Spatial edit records
________________
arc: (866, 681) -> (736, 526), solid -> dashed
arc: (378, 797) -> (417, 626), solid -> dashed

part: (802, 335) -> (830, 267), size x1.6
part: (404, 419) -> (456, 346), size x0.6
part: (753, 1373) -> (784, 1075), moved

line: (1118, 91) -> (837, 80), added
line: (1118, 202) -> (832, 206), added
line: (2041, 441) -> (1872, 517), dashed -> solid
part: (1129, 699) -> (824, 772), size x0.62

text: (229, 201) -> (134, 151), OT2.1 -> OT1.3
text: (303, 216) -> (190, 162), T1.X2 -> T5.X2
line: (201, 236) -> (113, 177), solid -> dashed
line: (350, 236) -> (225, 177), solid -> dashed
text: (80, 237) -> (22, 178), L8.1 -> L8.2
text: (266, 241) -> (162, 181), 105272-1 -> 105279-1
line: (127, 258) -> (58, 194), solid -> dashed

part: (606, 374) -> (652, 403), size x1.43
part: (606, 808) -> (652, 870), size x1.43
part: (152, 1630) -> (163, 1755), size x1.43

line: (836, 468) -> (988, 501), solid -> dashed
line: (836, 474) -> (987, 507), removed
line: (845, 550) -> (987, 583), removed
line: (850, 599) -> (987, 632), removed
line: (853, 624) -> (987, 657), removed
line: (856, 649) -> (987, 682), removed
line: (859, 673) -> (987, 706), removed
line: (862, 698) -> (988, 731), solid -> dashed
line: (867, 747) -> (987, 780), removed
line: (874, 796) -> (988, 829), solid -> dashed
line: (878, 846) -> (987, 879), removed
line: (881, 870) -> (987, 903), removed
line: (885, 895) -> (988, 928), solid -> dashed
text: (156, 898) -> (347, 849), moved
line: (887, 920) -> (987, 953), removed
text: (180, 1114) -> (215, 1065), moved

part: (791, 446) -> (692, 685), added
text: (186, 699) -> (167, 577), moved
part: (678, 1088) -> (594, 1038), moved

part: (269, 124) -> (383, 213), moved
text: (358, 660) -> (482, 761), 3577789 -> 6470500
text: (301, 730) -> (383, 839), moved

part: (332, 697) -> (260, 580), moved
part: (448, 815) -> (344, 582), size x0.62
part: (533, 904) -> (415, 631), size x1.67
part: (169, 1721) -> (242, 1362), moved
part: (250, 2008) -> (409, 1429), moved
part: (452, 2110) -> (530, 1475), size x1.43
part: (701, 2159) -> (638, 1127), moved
________________
Directions:
An exact repeat of the lines from the one containing "text: (358, 660)" through the final line above, both included, is the whole answer.

Result of the exercise:
text: (358, 660) -> (482, 761), 3577789 -> 6470500
text: (301, 730) -> (383, 839), moved

part: (332, 697) -> (260, 580), moved
part: (448, 815) -> (344, 582), size x0.62
part: (533, 904) -> (415, 631), size x1.67
part: (169, 1721) -> (242, 1362), moved
part: (250, 2008) -> (409, 1429), moved
part: (452, 2110) -> (530, 1475), size x1.43
part: (701, 2159) -> (638, 1127), moved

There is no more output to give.